A few months later, an article suggested that, instead of increasing the awareness about the too-often forgotten war in Congo, the art piece caught the interest of many people only because of the peculiar effect obtained through the use of infrared film. I first thought that it was wrong, but I soon realized that I knew close to nothing about that subject; kindly enough, the author pointed out a truly complete book on that war, called “Dancing in the glory of monsters“. The author does a great job in telling the long and intricate story of this war, going from the responsibility of the international community and state corruption down to the dreadful stories of the single civilians.
After reading that book, a few considerations come to mind: first of all, it is true that the work of Richard Mosse cannot be fully appreciated without a minimal knowledge on this horrible conflict. Among other things, the fact that the victims of the many mass killings have been buried in a hurry results in countless nameless graves that have been eaten by the jungle; the symbolism of the red landscape acquires then additional depth, pointing out the long trail of death that the war has brought. But something else quite unusual comes to mind after reading this story, which relates to conflicts in other parts of the world (a prominent example is the conflict in middle-east). We tend to pick a side in many of the traditional conflicts, for cultural reason or even just family tradition; not on this one (at least for me). Being such an unknown story, and given the horrors that have been perpetrated by all sides, the only possible side to pick is the civilian population. In fact, picking sides in the “traditional” conflicts after reading this book feels just wrong.

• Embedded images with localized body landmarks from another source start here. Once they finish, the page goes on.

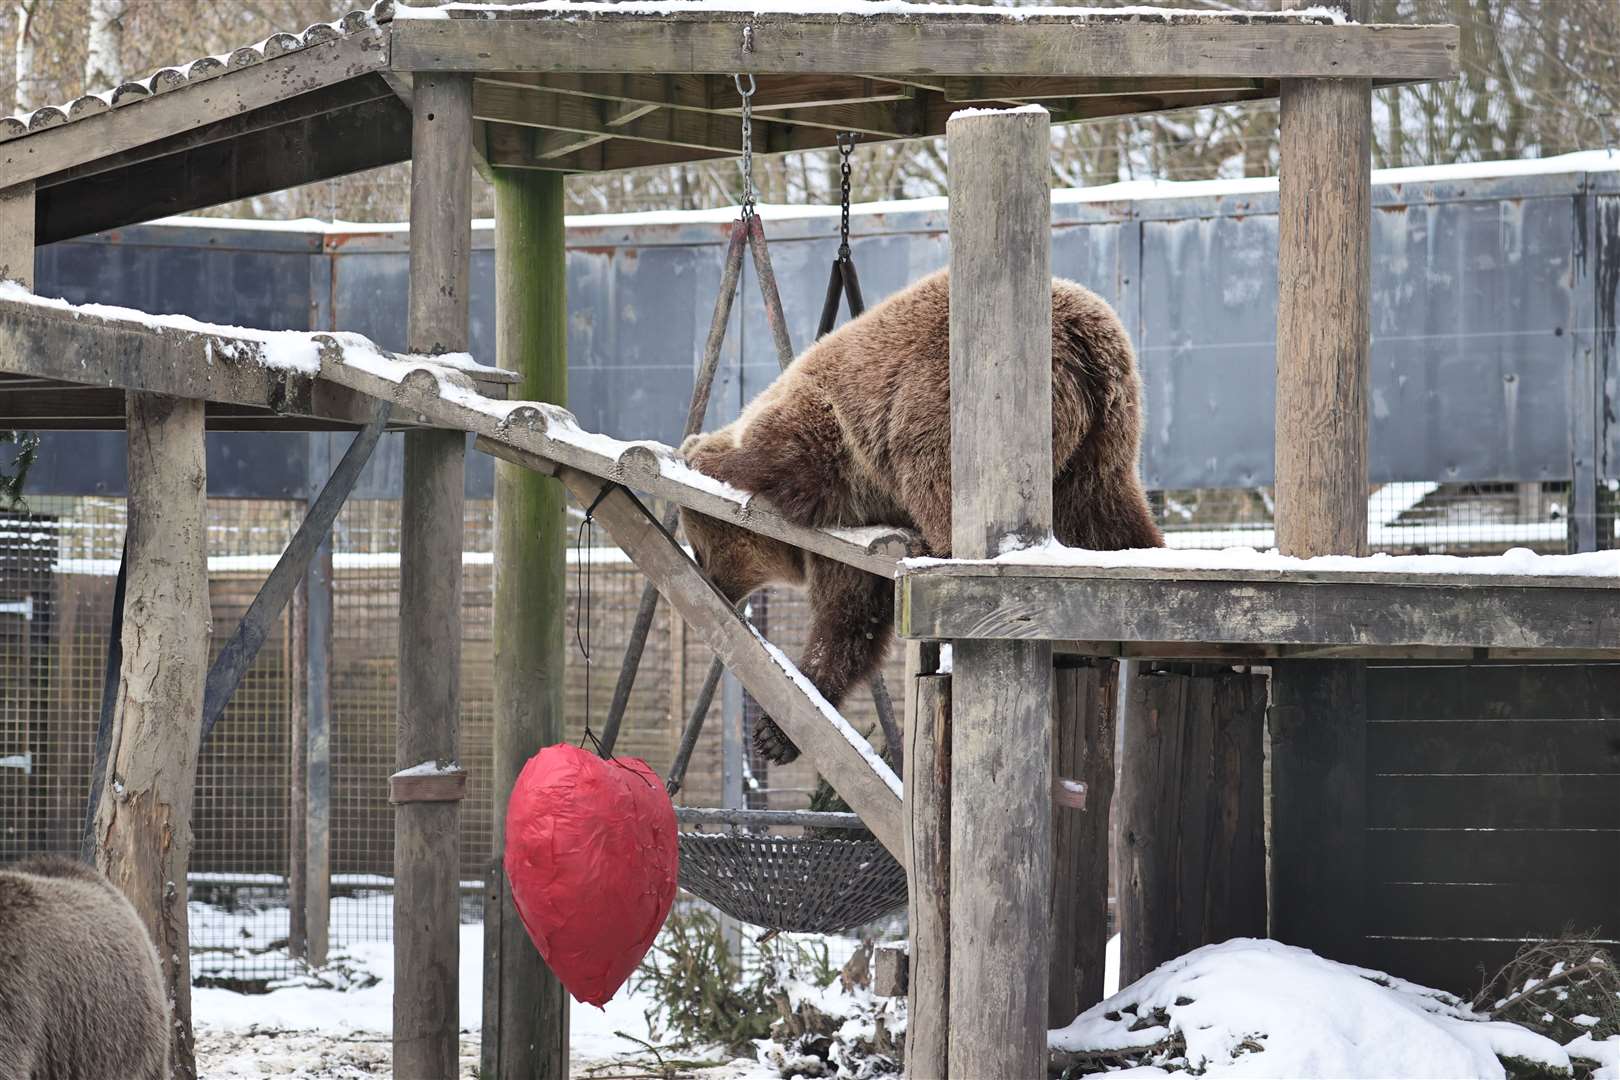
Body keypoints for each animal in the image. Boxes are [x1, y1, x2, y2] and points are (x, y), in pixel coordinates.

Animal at [677, 268, 1159, 767]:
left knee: (940, 479)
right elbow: (850, 619)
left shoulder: (835, 441)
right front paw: (776, 734)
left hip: (948, 399)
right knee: (1107, 517)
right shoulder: (849, 535)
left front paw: (711, 463)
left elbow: (787, 456)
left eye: (701, 548)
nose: (713, 583)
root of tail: (1083, 333)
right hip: (1102, 444)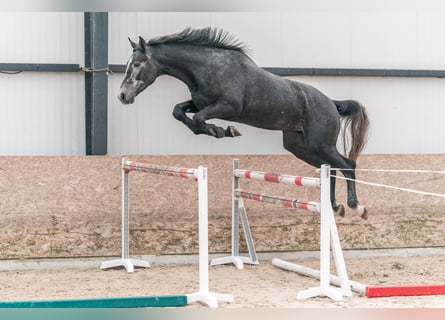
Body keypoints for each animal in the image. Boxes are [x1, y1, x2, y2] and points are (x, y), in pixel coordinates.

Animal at [117, 26, 368, 218]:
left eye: (137, 64)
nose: (122, 96)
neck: (208, 67)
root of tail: (331, 103)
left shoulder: (229, 106)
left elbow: (198, 119)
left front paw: (223, 130)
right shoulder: (200, 103)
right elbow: (179, 112)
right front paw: (220, 130)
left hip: (320, 144)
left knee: (347, 165)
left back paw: (357, 207)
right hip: (298, 146)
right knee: (330, 168)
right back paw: (334, 207)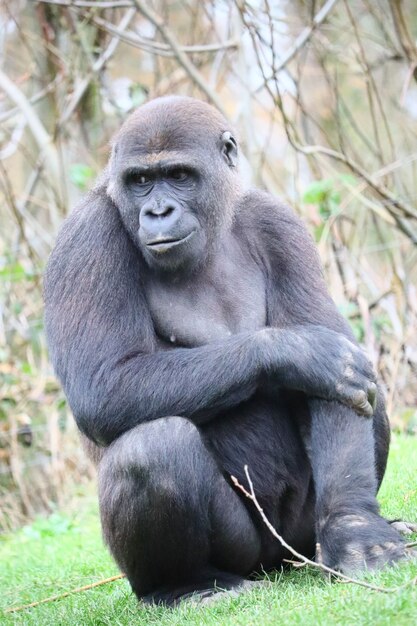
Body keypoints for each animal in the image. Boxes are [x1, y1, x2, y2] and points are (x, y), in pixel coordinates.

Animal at [44, 95, 406, 604]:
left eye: (179, 175)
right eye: (140, 181)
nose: (157, 211)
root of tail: (278, 563)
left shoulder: (279, 223)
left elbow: (342, 388)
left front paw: (356, 531)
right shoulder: (84, 237)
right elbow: (105, 383)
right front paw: (302, 353)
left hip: (295, 536)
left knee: (372, 395)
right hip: (245, 554)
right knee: (152, 449)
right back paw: (185, 585)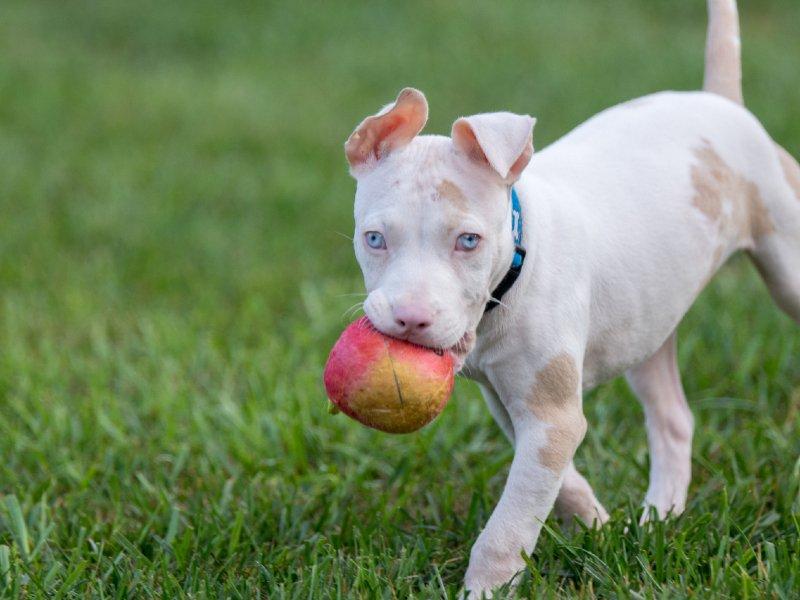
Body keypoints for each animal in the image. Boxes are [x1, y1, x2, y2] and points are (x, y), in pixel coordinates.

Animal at [340, 0, 796, 596]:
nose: (409, 320)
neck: (513, 271)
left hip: (786, 256)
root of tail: (720, 102)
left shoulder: (548, 416)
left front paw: (483, 588)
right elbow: (551, 484)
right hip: (647, 319)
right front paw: (601, 529)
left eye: (469, 241)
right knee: (673, 419)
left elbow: (508, 525)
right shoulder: (514, 404)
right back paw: (657, 520)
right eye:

Now’s the turn of microbiology: in a visit to the Typas lab at EMBL, I’ve joined some experiments measuring biofilm formation on some bacterial strains. In this essay, a red dye is added to the agar plate, which binds to biofilm components: if a bacterial colony makes it, it turns red. Surprisingly, the name of the dye is Congo red, named by the German company Bayer in the heat of the colonization in Africa (perhaps it’s time to use another name in publications?). Looking at the agar plate doesn’t help but think about the work of Richard Mosse, and how strange this connections are.